En 1931 los templos católicos españoles fueron declarados “pertenecientes” al Estado. Esta hecho jurídico pone en duda las inscripciones registrales que los obispados están realizando para la Iglesia Católica.

Aznar estableció el derecho de inmatriculación que mantuvo Zapatero entre los años 1998 y 2015. En ese periodo hubo una gran cantidad de inmatriculaciones por la Iglesia Católica. El Gobierno de Mariano Rajoy ha eliminado ese derecho por los problemas que generaba su aplicación al inmatricularse propiedades con certificaciones de los obispos.

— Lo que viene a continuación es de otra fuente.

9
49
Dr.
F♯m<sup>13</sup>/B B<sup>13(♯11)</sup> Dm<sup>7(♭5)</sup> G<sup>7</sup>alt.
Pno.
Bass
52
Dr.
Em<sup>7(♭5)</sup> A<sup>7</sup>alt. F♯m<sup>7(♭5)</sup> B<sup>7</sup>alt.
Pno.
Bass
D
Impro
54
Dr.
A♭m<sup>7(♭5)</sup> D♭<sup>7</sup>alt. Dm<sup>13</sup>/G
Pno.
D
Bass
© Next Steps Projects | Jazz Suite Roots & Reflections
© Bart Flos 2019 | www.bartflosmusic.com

El Tribunal Europeo de Derechos Humanos ha puesto en duda las inmatriculaciones gracias a una sentencia que se ha realizado en base a “la legislación interna sin justificación aparente”.

El decreto de 1931 otorgaba 36 catedrales, 24 monasterios, 18 conventos, cinco capillas y más de 200 iglesias al Estado siendo declarados “monumentos histórico-artísticos pertenecientes al Tesoro Artístico Nacional”. Incluía también a 73 castillos, 21 palacios, 62 ruinas y restos prehistóricos quedando “bajo la tutela y protección del Estado”.

Entre los numerosos templos inscritos por la Iglesia Católica se encuentra por ejemplo la Colegiata de Alquézar (Huesca) donde la comunidad autónoma aragonesa había invertido 1,8 millones en su conservación.


El Tribunal Supremo dictaminó durante el franquismo que el hecho de que un edificio fuera lugar de culto no indicaba que fuera propiedad de esa confesión religiosa.

Entre los años 1931 y 1985 tuvo vigencia la Ley sobre Enajenación de Bienes Artísticos, Arqueológicos e Históricos de Más de Cien Años de Antigüedad, que, prohibía el traspaso de “ningún inmueble ni objeto que haya sido declarado del Estado por las leyes desamortizadoras, aunque en la actualidad esté al cuidado de las autoridades eclesiásticas”.